Keyport is an annuity writer that had 17.1 billion dollars of GAAP basis assets and 1.1 billion dollars of shareholders' equity at June 30, 1999.  Historically, the company's primary products were fixed annuities, but in 1995 it began diversifying its product line by introducing one of the industry's first equity-indexed annuities.  Since then Keyport has continued to diversify its product line by emphasizing variable annuities.
DCR believes this diversification was prudent given the generally declining interest rate and rising equity market environment present in the last several years and the corresponding shift in consumer demand from fixed toward variable products. DCR also believes that Keyport's current product line is well-equipped for different interest rate and equity market environments, and thus provides a more diverse source of revenues.
Keyport distributes its products through a variety of channels including banks, broker dealers, independent agents, and financial planners.  DCR believes these diverse distribution sources, especially Keyport's marketing relationships with several key banks, give the company a competitive advantage over companies that rely on less diversified distribution.  In addition, Keyport has grown its institutional spread based business over the last two years by selling 800 million dollars of non potable five year funding agreements to institutional investors.

→ **Work order 1**
Quote the listing from its first line through the line containing "वार्षिक १ लाख", with both of those lines included. Leave the pictures out.

(Source data)
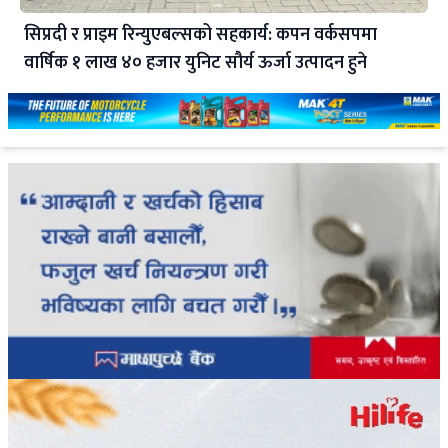
सिप्रदी र प्राइम रिन्युएबल्सको सहकार्य: कपन वर्कसपमा
वार्षिक १ लाख ४० हजार युनिट सौर्य ऊर्जा उत्पादन हुने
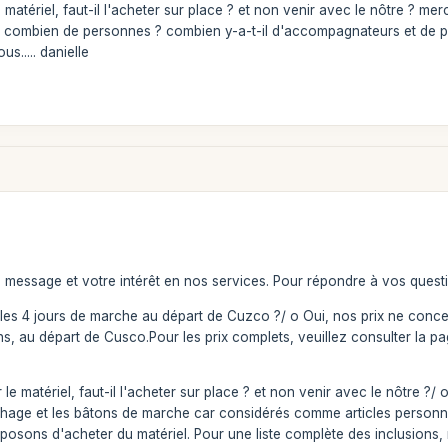
e matériel, faut-il l'acheter sur place ? et non venir avec le nôtre ? me
 combien de personnes ? combien y-a-t-il d'accompagnateurs et de p
s..... danielle
 message et votre intérêt en nos services. Pour répondre à vos quest
les 4 jours de marche au départ de Cuzco ?/ o Oui, nos prix ne conce
ions, au départ de Cusco.Pour les prix complets, veuillez consulter l
 le matériel, faut-il l'acheter sur place ? et non venir avec le nôtre ?/
chage et les bâtons de marche car considérés comme articles personne
osons d'acheter du matériel. Pour une liste complète des inclusions,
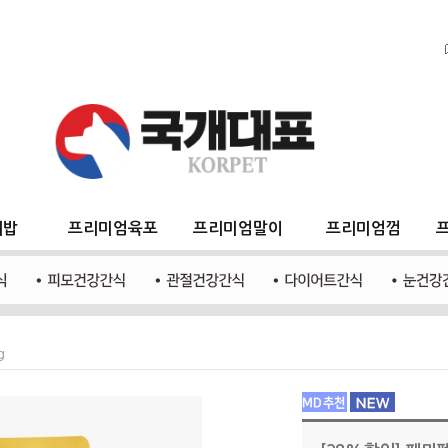
지밥
프리미엄육포
프리미엄말이
프리미엄껌
g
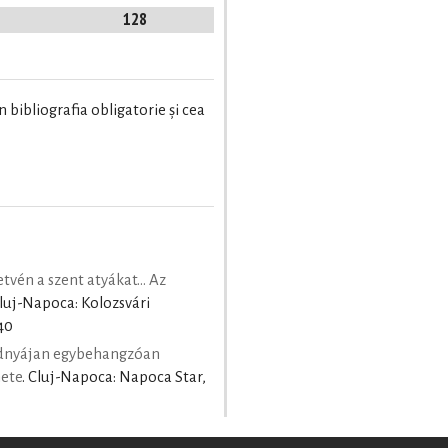
128
 bibliografia obligatorie şi cea
tvén a szent atyákat... Az
Cluj-Napoca: Kolozsvári
40
dnyájan egybehangzóan
nete
. Cluj-Napoca: Napoca Star,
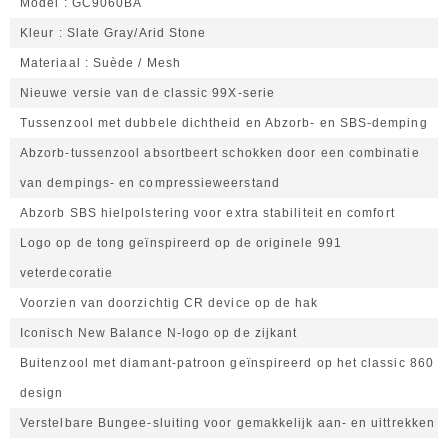
Model
GC9060BA
Kleur
Slate Gray/Arid Stone
Materiaal
Suède / Mesh
Nieuwe versie van de classic 99X-serie
Tussenzool met dubbele dichtheid en Abzorb- en SBS-demping
Abzorb-tussenzool absortbeert schokken door een combinatie
van dempings- en compressieweerstand
Abzorb SBS hielpolstering voor extra stabiliteit en comfort
Logo op de tong geïnspireerd op de originele 991
veterdecoratie
Voorzien van doorzichtig CR device op de hak
Iconisch New Balance N-logo op de zijkant
Buitenzool met diamant-patroon geïnspireerd op het classic 860
design
Verstelbare Bungee-sluiting voor gemakkelijk aan- en uittrekken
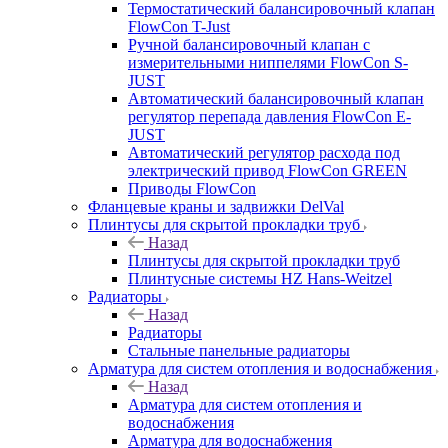
Термостатический балансировочный клапан
FlowСon T-Just
Ручной балансировочный клапан с
измерительными ниппелями FlowСon S-
JUST
Автоматический балансировочный клапан
регулятор перепада давления FlowСon E-
JUST
Автоматический регулятор расхода под
электрический привод FlowСon GREEN
Приводы FlowCon
Фланцевые краны и задвижки DelVal
Плинтусы для скрытой прокладки труб
Назад
Плинтусы для скрытой прокладки труб
Плинтусные системы HZ Hans-Weitzel
Радиаторы
Назад
Радиаторы
Стальные панельные радиаторы
Арматура для систем отопления и водоснабжения
Назад
Арматура для систем отопления и
водоснабжения
Арматура для водоснабжения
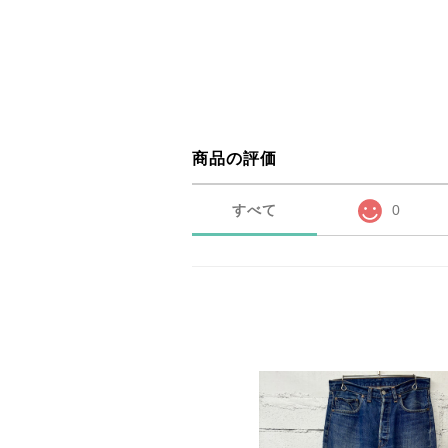
商品の評価
すべて
0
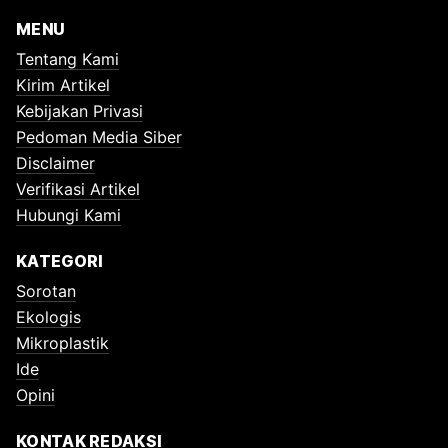
MENU
Tentang Kami
Kirim Artikel
Kebijakan Privasi
Pedoman Media Siber
Disclaimer
Verifikasi Artikel
Hubungi Kami
KATEGORI
Sorotan
Ekologis
Mikroplastik
Ide
Opini
KONTAK REDAKSI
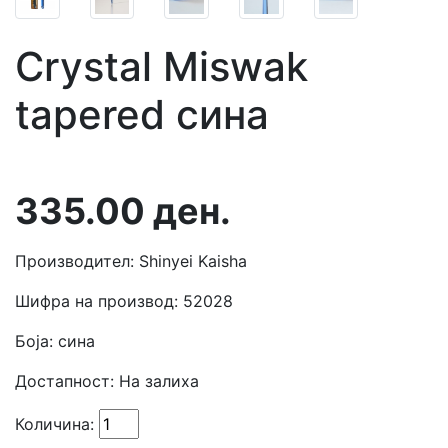
Crystal Miswak
tapered сина
335.00
ден.
Производител: Shinyei Kaisha
Шифра на производ: 52028
Боја: сина
Достапност:
На залиха
Количина:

→ **Work order 2**
Summarize the Keyport text in two sentences.

→ **Output 1**
सिप्रदी र प्राइम रिन्युएबल्सको सहकार्य: कपन वर्कसपमा
वार्षिक १ लाख ४० हजार युनिट सौर्य ऊर्जा उत्पादन हुने

→ **Output 2**
Keyport, an annuity writer with 17.1 billion dollars of GAAP basis assets at June 30, 1999, has diversified from its historical focus on fixed annuities into equity-indexed and variable annuities. DCR considers that move prudent given declining interest rates and rising equity markets, and it views Keyport's distribution through banks, broker dealers, independent agents, and financial planners as a competitive advantage.